## Problem
Every line from the one with "focal_35mm: 38" to the final line of the records should be printed exactly as it is, with pictures left out.

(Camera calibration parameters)
═══

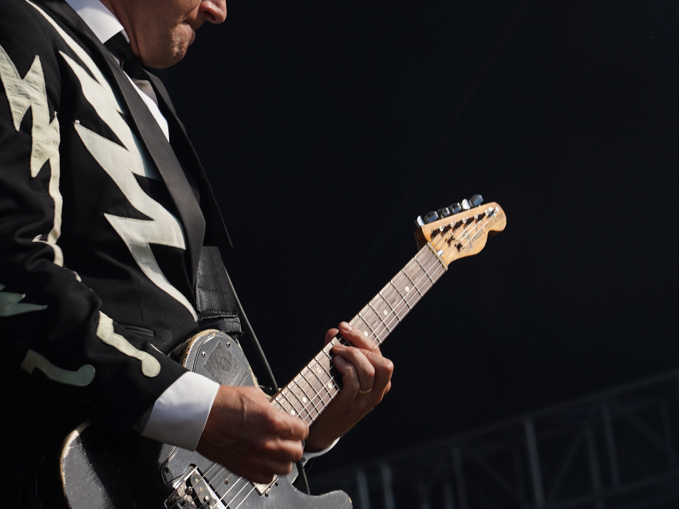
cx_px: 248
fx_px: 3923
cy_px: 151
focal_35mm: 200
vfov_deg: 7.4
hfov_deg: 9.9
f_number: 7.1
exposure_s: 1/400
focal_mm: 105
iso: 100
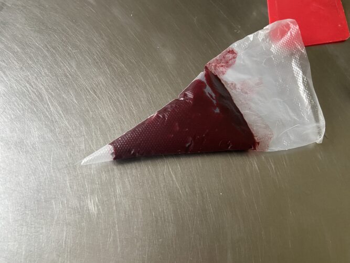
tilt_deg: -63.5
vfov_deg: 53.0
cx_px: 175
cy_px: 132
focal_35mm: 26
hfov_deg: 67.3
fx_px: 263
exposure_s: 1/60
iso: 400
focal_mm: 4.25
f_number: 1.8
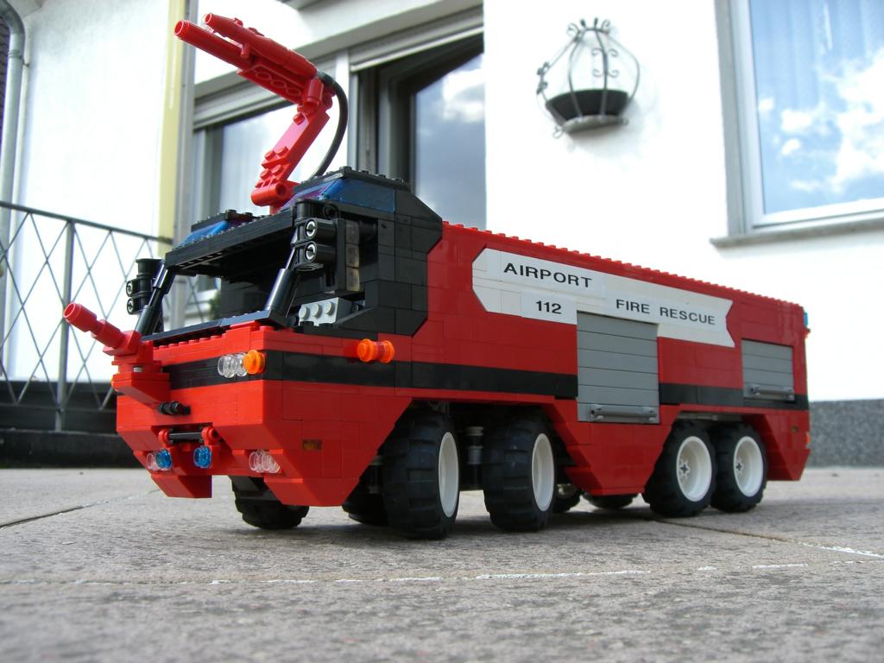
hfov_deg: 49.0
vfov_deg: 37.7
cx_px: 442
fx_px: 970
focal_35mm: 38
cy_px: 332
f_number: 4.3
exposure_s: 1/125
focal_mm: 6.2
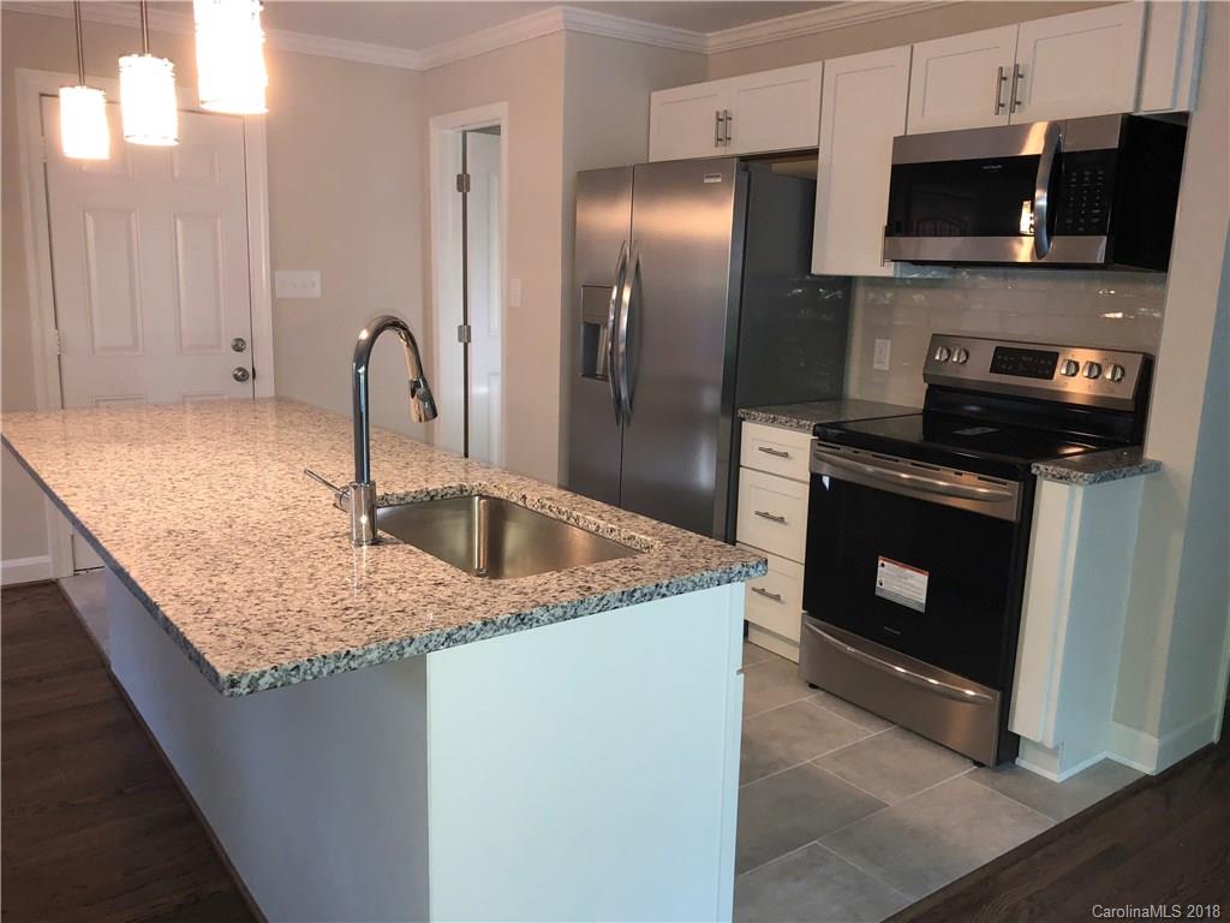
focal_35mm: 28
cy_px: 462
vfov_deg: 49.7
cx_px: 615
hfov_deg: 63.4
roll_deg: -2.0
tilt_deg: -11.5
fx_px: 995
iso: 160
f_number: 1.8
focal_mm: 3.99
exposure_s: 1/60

═══

## Answer
focal_35mm: 38
cy_px: 332
f_number: 4.3
exposure_s: 1/125
focal_mm: 6.2
focal_35mm: 28
cy_px: 462
vfov_deg: 49.7
cx_px: 615
hfov_deg: 63.4
roll_deg: -2.0
tilt_deg: -11.5
fx_px: 995
iso: 160
f_number: 1.8
focal_mm: 3.99
exposure_s: 1/60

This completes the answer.